Thursday, September 16, 2010

America, Land of the...Poor?

I was struck by a recent news item. 

Forget struck.  How about floored, shocked, dismayed.

The poverty rate is now at 14.3% - the highest level since the 1950s, when the statistic was first measured. 

And poverty, for a family of four, is an annual household income of $21,954.  

1 in 7 Americans lives in poverty.  And these days, 7 of 7 live with uncertainty, don't they? 

Our economy plugs along with the grace of an "el" train, and the gap between "rich" and poor grows.   I use the term "rich" loosely because somehow I fall under this definition in some political circles. 

I ain't rich.  Blessed? Yes.  But if I'm rich Donald Trump wears a rug. 

1 in 7 are poor. 

Perhaps it's no coincidence that the story broke after several loons rocked the political establishment on primary night. 

I'm not a fan of "isms."  Racism, sexism, ageism. 

Or extremism. 

Extremism is a bipartisan "movement," with adherents on all sides of the political spectrum. 

We lack moderation these days in our political discourse.  Many argue we have for a while, which makes getting together on an issue like poverty a pipe dream. 

Lots to consider in combating poverty, but I tend to simplify it with three main factors:

1.  We spend a ton of money to educate our kids, who overall fall short of other industrialized nations in science and math.  But we spend much less in poor areas due to funding heavily reliant of property taxes. 

2.  Kids who grow up in single parent homes are victimized by a welfare system that still punishes families for sticking together. 

3.  Kids who grow up in cities face crumbling roads, schools and infrastructure.  The race to suburbia has left many who can find a job either unable to get there or faced with hours of public commuting.

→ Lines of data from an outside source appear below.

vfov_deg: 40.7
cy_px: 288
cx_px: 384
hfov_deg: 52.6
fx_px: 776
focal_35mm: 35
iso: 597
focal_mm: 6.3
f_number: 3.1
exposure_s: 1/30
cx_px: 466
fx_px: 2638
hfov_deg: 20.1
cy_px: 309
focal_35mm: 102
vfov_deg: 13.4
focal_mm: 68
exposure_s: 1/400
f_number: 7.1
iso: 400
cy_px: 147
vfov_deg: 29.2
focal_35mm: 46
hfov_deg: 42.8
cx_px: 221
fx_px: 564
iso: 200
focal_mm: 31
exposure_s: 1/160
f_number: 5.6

A commitment to rail lines and buses would be great (A transportation "Marshall Plan"?), except there's no cash. 

And the problem isn't limited to cities.  The face of poverty is rural, urban, and sadly American. 

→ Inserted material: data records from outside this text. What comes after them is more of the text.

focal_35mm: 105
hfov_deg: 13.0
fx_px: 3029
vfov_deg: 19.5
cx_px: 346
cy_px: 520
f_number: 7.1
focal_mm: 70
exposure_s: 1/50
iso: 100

What would you do to combat poverty?  I would love to hear from you.


  1. Is it a coincidence that extremitsm is the child of ignorance and by all measures our educational system pales in comparison to other industrialized nations. More specifically, our students have little interest in learning and parents little interest in teaching. Is it a coincidence that ignorance shrinks economic options and we are becoming a nation of significant poverty?
    I think not.
    Edward Lack

  2. well said Ed.

    Kids are born with an inate thirst for learning, too often squashed by negative influences in our society.

    If it "takes a village" to raise a child, we need to do a better job caring about and for each other.